Although men are doing more housework today than the did just a few years ago, most men feel that the second shift-the household duties that follow the day's work for pay-is the wife's responsibility. They tend to see themselves as "helping out." But as the wives cook, clean and take care of the children after their job at the office, many feel tired, emotionally drained, and resentful. Not uncommonly, these feelings show up in the bedroom, where the wives show a lack of interest in sex.
The strains from working the second shift affect not only the marital relationship but also the wife's self concept. Here is how a one woman tried to lift her flagging self - esteem:
After taking time off for the first baby, Sheila Smith felt depressed, "fat" and that she was "just a housewife."For a while she became the supermarket shopper who wanted to call down the aisles. "I'm an MBA! I'm an MBA!"Some wives feel that it is hopeless to try to get their husbands to change. They work the second shift, but they resent it. Others have a showdown with their husbands. Some even give an ultimatum: "It's share the second shift, or it's divorce." Still others try to be the "supermom" who can do it all.
Some men cooperate and cut down on their commitment to a career. Others cut back on movies, seeing friends, doing hobbies. Most men however, engage in strategies of resistance. The following was identified.
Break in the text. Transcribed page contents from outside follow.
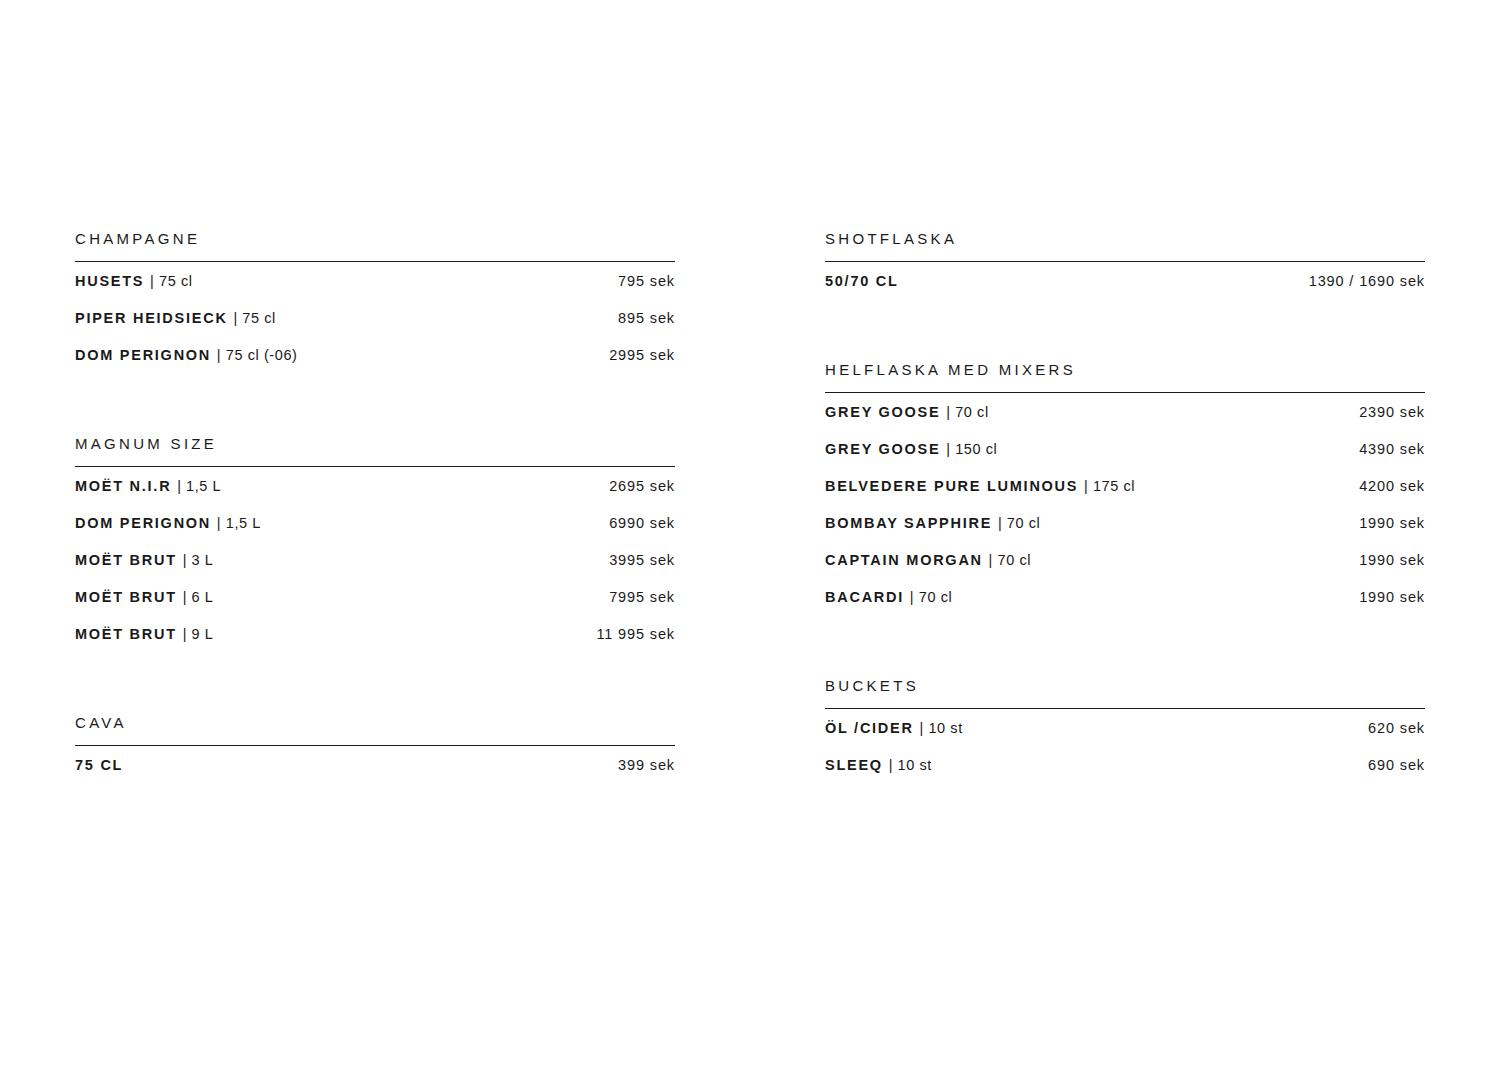Champagne
| Husets / 75 cl | 795 sek |
| Piper Heidsieck / 75 cl | 895 sek |
| Dom Perignon / 75 cl (-06) | 2995 sek |
Magnum size
| Moët N.I.R / 1,5 L | 2695 sek |
| Dom Perignon / 1,5 L | 6990 sek |
| Moët Brut / 3 L | 3995 sek |
| Moët Brut / 6 L | 7995 sek |
| Moët Brut / 9 L | 11 995 sek |
Cava
| 75 cl | 399 sek |
Shotflaska
| 50/70 cl | 1390 / 1690 sek |
Helflaska med mixers
| Grey Goose / 70 cl | 2390 sek |
| Grey Goose / 150 cl | 4390 sek |
| Belvedere Pure Luminous / 175 cl | 4200 sek |
| Bombay Sapphire / 70 cl | 1990 sek |
| Captain Morgan / 70 cl | 1990 sek |
| Bacardi / 70 cl | 1990 sek |
Buckets
| Öl /Cider / 10 st | 620 sek |
| Sleeq / 10 st | 690 sek |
- Waiting it out. Many men never volunteer to do housework. Since many wives dislike asking, because it feels like" begging" this strategy often works. Some men make this strategy even more effective by showing irritations or becoming glum when they are asked, which discourages the wife from asking again.
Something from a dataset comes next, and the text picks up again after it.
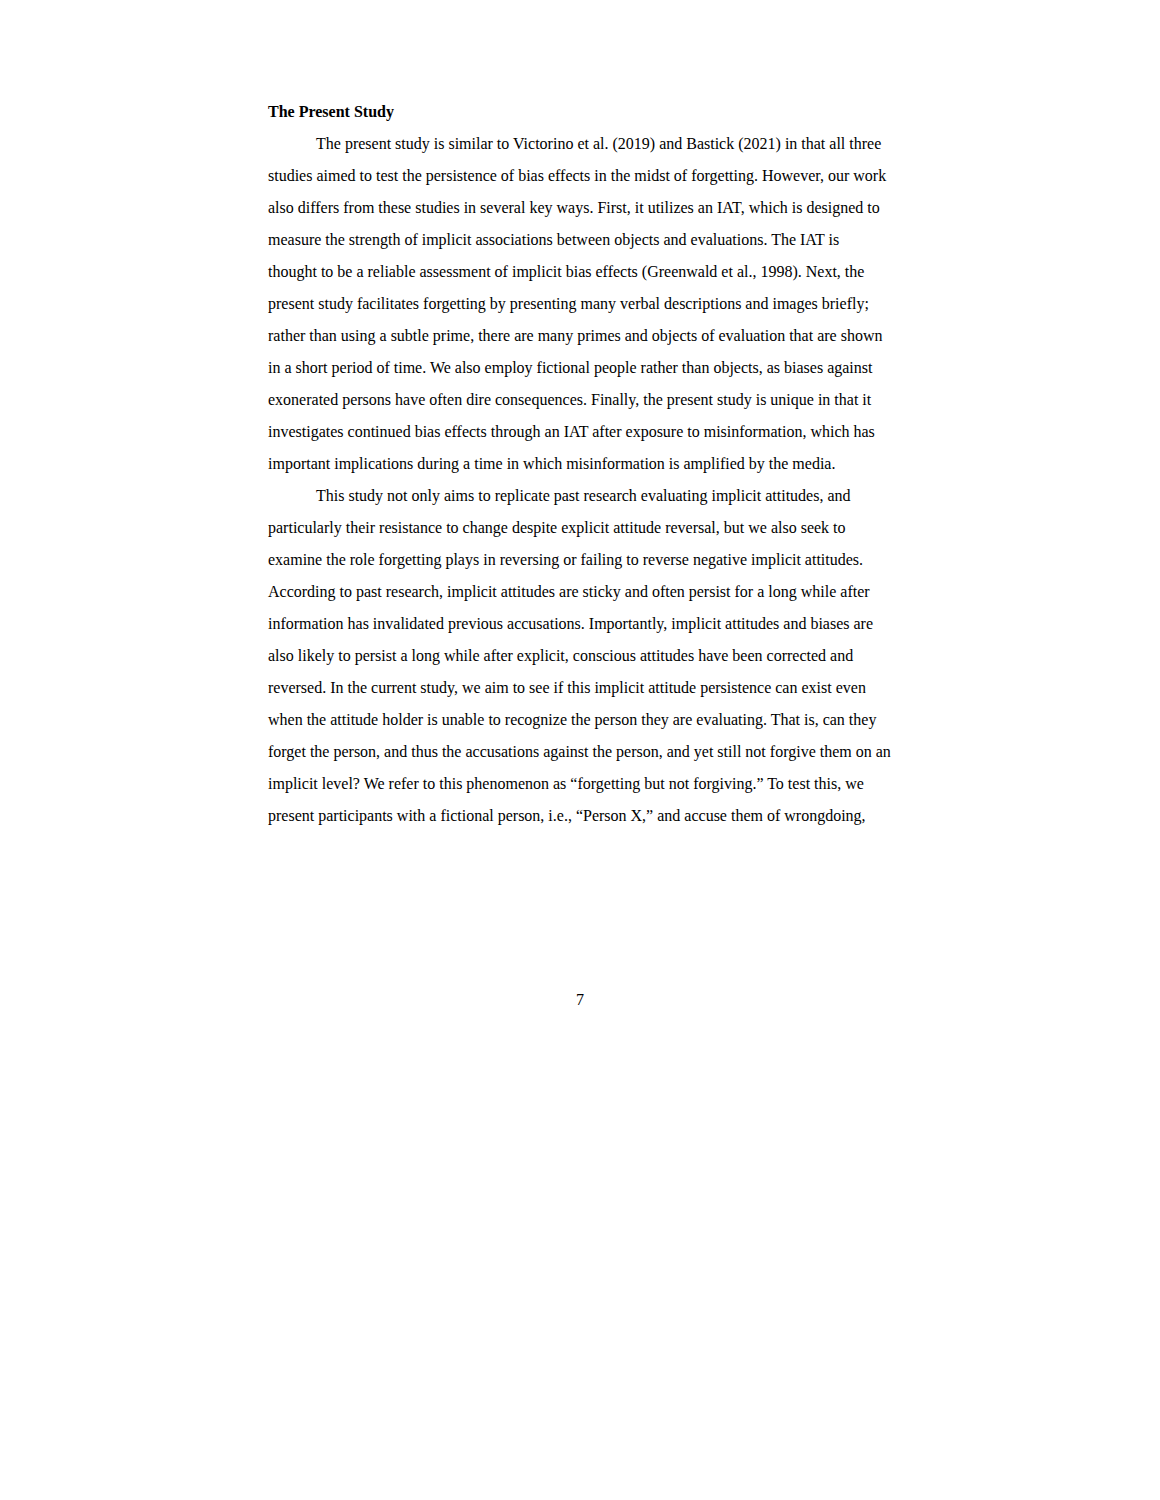The Present Study
The present study is similar to Victorino et al. (2019) and Bastick (2021) in that all three studies aimed to test the persistence of bias effects in the midst of forgetting. However, our work also differs from these studies in several key ways. First, it utilizes an IAT, which is designed to measure the strength of implicit associations between objects and evaluations. The IAT is thought to be a reliable assessment of implicit bias effects (Greenwald et al., 1998). Next, the present study facilitates forgetting by presenting many verbal descriptions and images briefly; rather than using a subtle prime, there are many primes and objects of evaluation that are shown in a short period of time. We also employ fictional people rather than objects, as biases against exonerated persons have often dire consequences. Finally, the present study is unique in that it investigates continued bias effects through an IAT after exposure to misinformation, which has important implications during a time in which misinformation is amplified by the media.
This study not only aims to replicate past research evaluating implicit attitudes, and particularly their resistance to change despite explicit attitude reversal, but we also seek to examine the role forgetting plays in reversing or failing to reverse negative implicit attitudes. According to past research, implicit attitudes are sticky and often persist for a long while after information has invalidated previous accusations. Importantly, implicit attitudes and biases are also likely to persist a long while after explicit, conscious attitudes have been corrected and reversed. In the current study, we aim to see if this implicit attitude persistence can exist even when the attitude holder is unable to recognize the person they are evaluating. That is, can they forget the person, and thus the accusations against the person, and yet still not forgive them on an implicit level? We refer to this phenomenon as “forgetting but not forgiving.” To test this, we present participants with a fictional person, i.e., “Person X,” and accuse them of wrongdoing,
7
- Playing dumb. When they do housework, some men become incompetent. They can't cook rice without burning it; when they go to the store, they forget something from the grocery lists; they never can remember where is the broiler pan. By withdrawing their mental attention from the task, they "get credit for trying and being a good sport" but in such a way that they are not chosen next time.
- Needs reduction. An example of this strategy is that father of two who explained that he never shopped because he didn't "need anything." He didn't need to iron his clothes because he didn't mind wearing a wrinkled shirt. He didn't need to cook because "cereal is fine. Through this reduction of needs, man created a great void into which his wife stepped with her"greater need" to see him wear and ironed shirt... and cook his dinner.
- Substitute offerings. Expressing appreciation to the wife for being so organized that she can handle both work for wages and the second shift at home can be a substitute for helping and a subtle encouragement for her to keep on working the second shift.